Maria Nalbantova
PopUp Past, 2017
photo by Maria Nalbantova

PopUp Past, 2017

digital print, cardboard, glue, handmade
Object Pop-up Book
variable dimensions, max. 68 x 28 x 19 cm

The interpretation of the photo book “Forget Your Past” by Nikola Mihov, keeps its original format, but it being transformed into a new project called “POP-UP PAST“ with the help of the pop-up elements as a reminiscent of the children’s books from the recent past. In the Eastern Bloc countries, this type of books have enjoyed great popularity and provoked the imagination of the viewers in the still less virtualized reality. Another object, which could be perceived as a symbol of the “socialism” in the totalitarian Bulgaria, are the huge and massive monuments.

Traditionally, at the opening ceremonies, the official delegation is placed on a ground being covered by “Persian” carpet. In contrast to the pompousness of the opening ceremonies for the monuments of the totalitarian time, now they are completely abandoned and ruined. The practice of “sweeping the problems under the carpet”, which become a feature of the Bulgarian ethnopsychology and it enjoys unprecedented popularity. In the present project, beneath the carpet you will find interactive fragments of the past, details from the photographs of Nikola Mihov.

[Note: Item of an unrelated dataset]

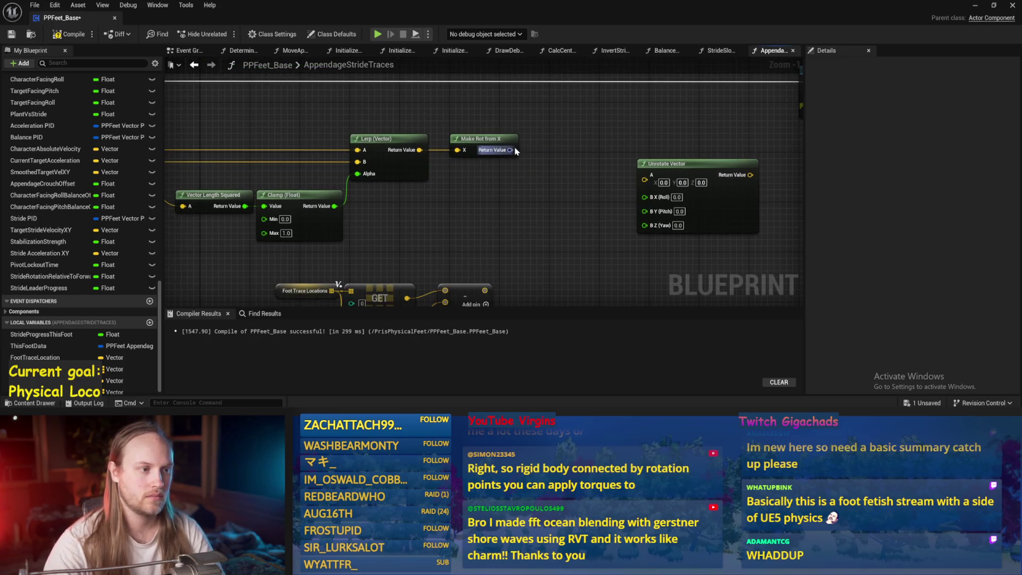
{"action": "right_click", "coordinate": [510, 150]}
{"action": "left_click", "coordinate": [547, 199]}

Forget Your Past, 2009 – 2012

The project Forget Your Past traces the fate of the most important communist-era monuments in Bulgaria. The title of the series is borrowed from graffiti writing over the entrance of the Bulgarian Communist Party Memorial at Mount Buzludja that poignantly illustrates the fate of the communist-era monuments in Bulgaria. Constructed at enormous expense as expressions of national pride, today most of them are looted and neglected. Whether they commemorate the feats of the Soviet Army or the April Uprising against the Ottoman rule, they all share a common fate – to be silent symbols of the forgotten past. After the political changes in 1989, a number of iconic communist-era monuments have been dismantled, but more than a hundred of them remained standing. Nevertheless, most of archives relevant to their history have been destroyed. I began my research in 2009, travelling through the country, talking to people, interviewing sculptors and architects, digging through archives, and of course, taking photographs.